Magdalen College (pronounced “mordlin”) is one of the 38 constituent colleges of the University of Oxford. The College was founded in 1458 by William Waynflete, then Bishop of Winchester and Lord Chancellor. Waynflete’s vision for his College was a grand one and, by the time of his death in 1486, the foundation was the largest in the city, equipped with a beautiful set of buildings, 40 Fellows, 30 scholars, and its own choir.
Magdalen’s 550 year history is rich, and one interwoven with the stories of many important scholars, public figures, and musicians. The College has been sometime home to no fewer than 9 Nobel prize winners.
Today, as well as being a place of academic distinction, Magdalen is one of the most beautiful colleges in Oxford. Among its notable features are its famous Tower (which, standing at 44m, is the tallest in the city), its Deer Park, and its grounds and Botanic Garden.

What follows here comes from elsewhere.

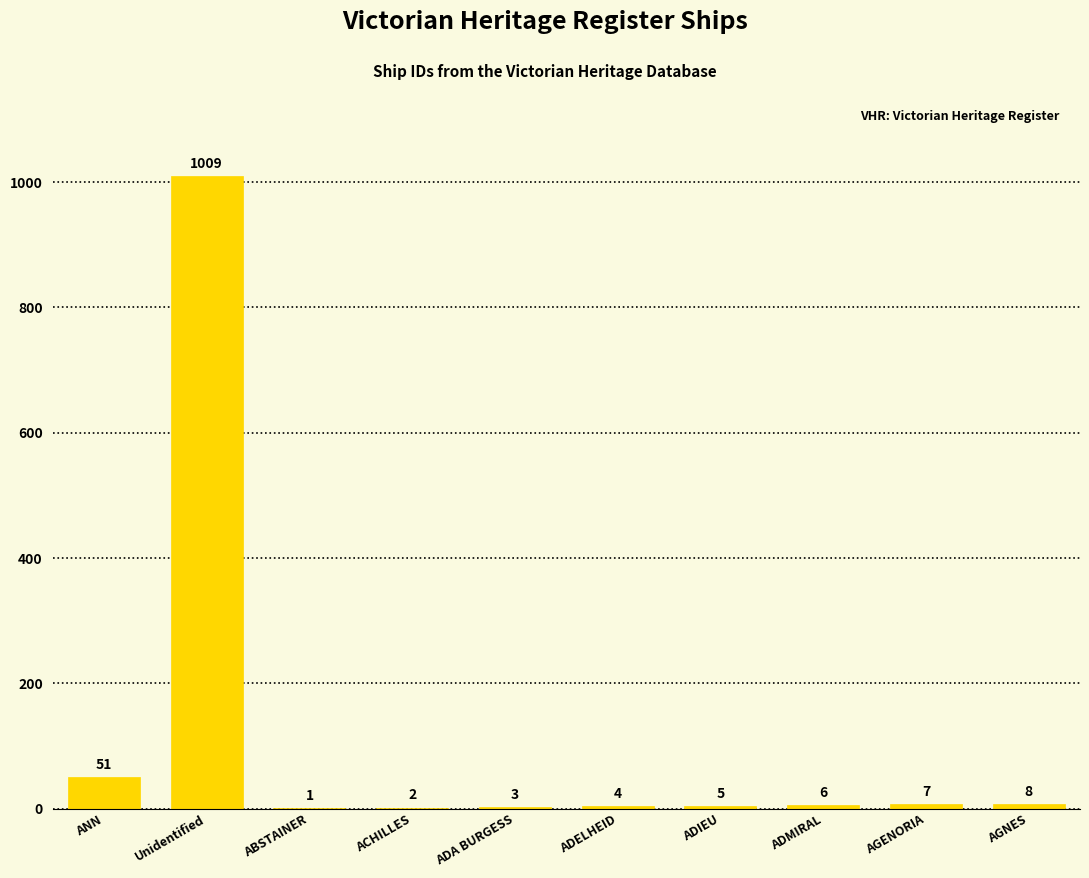

What is the greatest value displayed?

1009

Magdalen played an important role in the development of the study of the sciences at Oxford. In particular, the universally talented Charles Daubeny built the University’s very first teaching laboratory in 1847; the Daubeny Laboratory remains in use as a teaching and seminar space to this day.
Fittingly, the College also has a special connection to magnonics: James Griffiths, who made the first experimental measurements of ferromagnetic resonance in Oxford’s Clarendon Laboratory in 1946, spent his whole career at Magdalen. He was also the College’s President from 1968 to 1979.